### [Text provided]
_ _ _ _ _

The EU Deforestation Regulation applies to a broader range of businesses than many expect. Whether you are an importer, a manufacturer, a retailer, or a non-EU company selling into Europe, understanding your obligations is the first step toward compliance.

EUDR Compliance Scope — Who Is Affected?

The two categories: operators and traders

The EUDR defines two distinct categories of regulated entities, each with different levels of obligation. Understanding which category your business falls into is essential for determining what you need to do.

Operators

An operator is any natural or legal person who, in the course of a commercial activity, places relevant commodities or products on the EU market for the first time, or exports them from the EU. The key phrase is "first places on the market" — this means the entity that introduces the product into the EU's commercial ecosystem, whether through import, domestic production, or any other means.

Operators carry the full weight of EUDR compliance. They must:

  • Conduct a complete due diligence process covering information collection, risk assessment, and risk mitigation (Articles 8–11)
  • Collect and verify geolocation data for all plots of land where the commodity was produced
  • Submit a Due Diligence Statement (DDS) through the EU Information System before placing the product on the market
  • Ensure the product is both deforestation-free (cut-off date: 31 December 2020) and legally produced
  • Retain all due diligence records for at least five years

In practical terms, the operator is usually the importer — the entity named on the customs declaration when goods enter the EU. For domestically produced commodities (such as wood harvested within the EU), the operator is the entity that first makes the product available on the market.

Traders

A trader is any natural or legal person in the supply chain other than the operator who, in the course of a commercial activity, makes relevant commodities or products available on the EU market. In simpler terms, traders are the businesses that buy and resell products that are already on the EU market — distributors, wholesalers, retailers, and intermediaries.

Traders have lighter obligations than operators, but they are not exempt from the regulation. Traders must:

  • Collect and retain the DDS reference numbers provided by their upstream suppliers
  • Keep records of their suppliers and customers
  • Be able to provide this information to competent authorities on request
  • Act if they become aware of substantiated concerns that a product may not comply — this includes suspending sales and notifying authorities

However, there is an important exception: traders that are not SMEs (i.e., large traders) are subject to the same full due diligence obligations as operators. This means large distributors, retailers, and wholesalers must conduct their own due diligence, not just retain DDS reference numbers.

EU-based companies

If your business is established in the EU and you import, produce, or trade any of the seven regulated commodities (cattle, cocoa, coffee, oil palm, rubber, soya, wood) or their derived products, you are subject to the EUDR. The regulation applies regardless of the size of your business, although the timeline and the extent of obligations differ based on whether you qualify as an SME.

For EU-based importers, the compliance obligation is straightforward: if you are the entity that clears goods through EU customs, you are the operator. You must complete due diligence and submit a DDS before the goods can be released for circulation.

For EU-based manufacturers, the situation depends on your inputs. If you use any regulated commodity or derived product as an ingredient or raw material — for example, if you are a chocolate manufacturer using cocoa, a furniture maker using wood, or a tyre manufacturer using rubber — you need to ensure that your suppliers have valid DDS reference numbers and that the products you receive are compliant. If you are the first to place a finished product containing regulated commodities on the EU market, you may be classified as an operator for that product.

_ _ _ _ _

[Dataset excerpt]
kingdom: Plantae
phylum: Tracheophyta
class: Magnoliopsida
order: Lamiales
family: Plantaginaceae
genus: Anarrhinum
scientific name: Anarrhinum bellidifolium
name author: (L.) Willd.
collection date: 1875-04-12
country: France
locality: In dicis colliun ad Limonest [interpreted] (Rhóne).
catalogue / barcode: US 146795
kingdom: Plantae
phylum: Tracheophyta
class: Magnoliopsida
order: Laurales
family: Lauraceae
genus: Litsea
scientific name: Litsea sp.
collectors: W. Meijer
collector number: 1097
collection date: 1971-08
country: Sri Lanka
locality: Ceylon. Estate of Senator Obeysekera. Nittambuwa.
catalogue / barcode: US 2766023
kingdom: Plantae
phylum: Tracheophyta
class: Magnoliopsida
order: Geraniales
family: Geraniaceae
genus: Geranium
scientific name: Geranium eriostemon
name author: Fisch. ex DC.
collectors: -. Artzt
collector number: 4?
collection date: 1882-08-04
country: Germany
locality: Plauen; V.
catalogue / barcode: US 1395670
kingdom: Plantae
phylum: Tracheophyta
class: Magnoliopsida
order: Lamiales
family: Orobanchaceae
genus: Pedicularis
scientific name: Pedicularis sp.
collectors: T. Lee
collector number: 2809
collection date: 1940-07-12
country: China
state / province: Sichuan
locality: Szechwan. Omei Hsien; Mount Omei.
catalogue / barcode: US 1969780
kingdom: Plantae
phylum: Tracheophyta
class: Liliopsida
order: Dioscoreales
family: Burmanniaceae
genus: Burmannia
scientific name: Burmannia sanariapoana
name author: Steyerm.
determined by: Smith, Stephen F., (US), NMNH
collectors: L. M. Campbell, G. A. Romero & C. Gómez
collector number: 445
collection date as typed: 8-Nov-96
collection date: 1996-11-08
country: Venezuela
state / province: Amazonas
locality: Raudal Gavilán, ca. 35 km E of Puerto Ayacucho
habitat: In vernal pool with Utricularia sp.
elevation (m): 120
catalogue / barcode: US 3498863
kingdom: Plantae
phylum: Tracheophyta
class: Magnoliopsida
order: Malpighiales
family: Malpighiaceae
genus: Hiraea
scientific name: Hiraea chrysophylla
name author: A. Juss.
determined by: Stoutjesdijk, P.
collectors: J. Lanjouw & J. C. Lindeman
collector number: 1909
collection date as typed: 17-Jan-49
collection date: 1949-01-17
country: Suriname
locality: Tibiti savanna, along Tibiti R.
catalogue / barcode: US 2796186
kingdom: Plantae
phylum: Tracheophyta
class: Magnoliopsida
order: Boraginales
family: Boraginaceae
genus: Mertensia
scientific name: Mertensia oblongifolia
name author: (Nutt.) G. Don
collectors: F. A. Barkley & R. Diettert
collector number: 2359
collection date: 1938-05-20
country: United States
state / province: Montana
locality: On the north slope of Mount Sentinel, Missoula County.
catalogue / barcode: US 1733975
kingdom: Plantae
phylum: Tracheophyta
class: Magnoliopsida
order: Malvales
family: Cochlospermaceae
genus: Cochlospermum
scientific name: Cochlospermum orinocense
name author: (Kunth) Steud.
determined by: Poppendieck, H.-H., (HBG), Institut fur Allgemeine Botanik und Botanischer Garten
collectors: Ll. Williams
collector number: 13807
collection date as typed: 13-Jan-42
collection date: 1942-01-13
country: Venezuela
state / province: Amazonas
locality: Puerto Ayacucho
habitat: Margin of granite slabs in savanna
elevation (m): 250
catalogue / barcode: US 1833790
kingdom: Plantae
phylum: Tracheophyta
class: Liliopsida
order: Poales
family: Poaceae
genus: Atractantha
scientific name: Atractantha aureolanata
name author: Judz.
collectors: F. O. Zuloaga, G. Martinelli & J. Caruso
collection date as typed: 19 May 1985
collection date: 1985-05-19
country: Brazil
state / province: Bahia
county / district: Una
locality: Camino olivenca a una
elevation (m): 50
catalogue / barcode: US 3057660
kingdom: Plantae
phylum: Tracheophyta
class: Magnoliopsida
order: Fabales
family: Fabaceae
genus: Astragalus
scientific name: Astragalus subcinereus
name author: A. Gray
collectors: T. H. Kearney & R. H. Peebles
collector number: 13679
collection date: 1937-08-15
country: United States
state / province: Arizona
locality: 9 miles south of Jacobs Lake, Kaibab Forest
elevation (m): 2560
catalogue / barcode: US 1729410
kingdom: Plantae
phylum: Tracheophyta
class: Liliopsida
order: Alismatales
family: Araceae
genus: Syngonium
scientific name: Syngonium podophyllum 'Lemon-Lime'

_ _ _ _ _

### [Work to complete]
1. In the records, copy every line verbatim, starting at the line that contains "elevation (m): 50" and ending at the line that contains "elevation (m): 2560", with both of those lines included.
2. Carry on writing the text about the EU Deforestation Regulation, picking up right after its final sentence.
These records are unrelated to the text about the EU Deforestation Regulation.

### [Expected responses]
1.
elevation (m): 50
catalogue / barcode: US 3057660
kingdom: Plantae
phylum: Tracheophyta
class: Magnoliopsida
order: Fabales
family: Fabaceae
genus: Astragalus
scientific name: Astragalus subcinereus
name author: A. Gray
collectors: T. H. Kearney & R. H. Peebles
collector number: 13679
collection date: 1937-08-15
country: United States
state / province: Arizona
locality: 9 miles south of Jacobs Lake, Kaibab Forest
elevation (m): 2560

2.
Non-EU companies selling into the EU

The EUDR has significant implications for companies based outside the European Union that sell commodities or products into the EU market. The regulation applies to the product, not to the location of the company. If a non-EU company is the first entity to place a regulated product on the EU market, that company is the operator and must comply with the full due diligence requirements.

This is particularly relevant for:

  • Swiss commodity traders: Switzerland is not an EU Member State, but Swiss companies that export commodities into the EU are subject to the EUDR if they are the entity that first places the product on the EU market (i.e., if they are the importer of record or the entity on whose behalf the customs declaration is made).
  • UK-based companies: Following Brexit, the UK is a third country. UK companies exporting regulated products into the EU must comply with the EUDR in the same way as any other non-EU exporter.
  • Commodity-producing country exporters: Companies in Brazil, Indonesia, Côte d'Ivoire, and other producing countries that sell directly to EU buyers may need to provide the geolocation data, supply chain documentation, and other information that their EU customers need to complete their due diligence.

The critical question for non-EU companies is: who is the importer of record? If the non-EU company handles customs clearance and is named as the declarant on the customs declaration, it is the operator. If the EU buyer handles customs clearance, the EU buyer is the operator. This distinction has major implications for compliance responsibility and should be addressed explicitly in commercial contracts and Incoterms agreements.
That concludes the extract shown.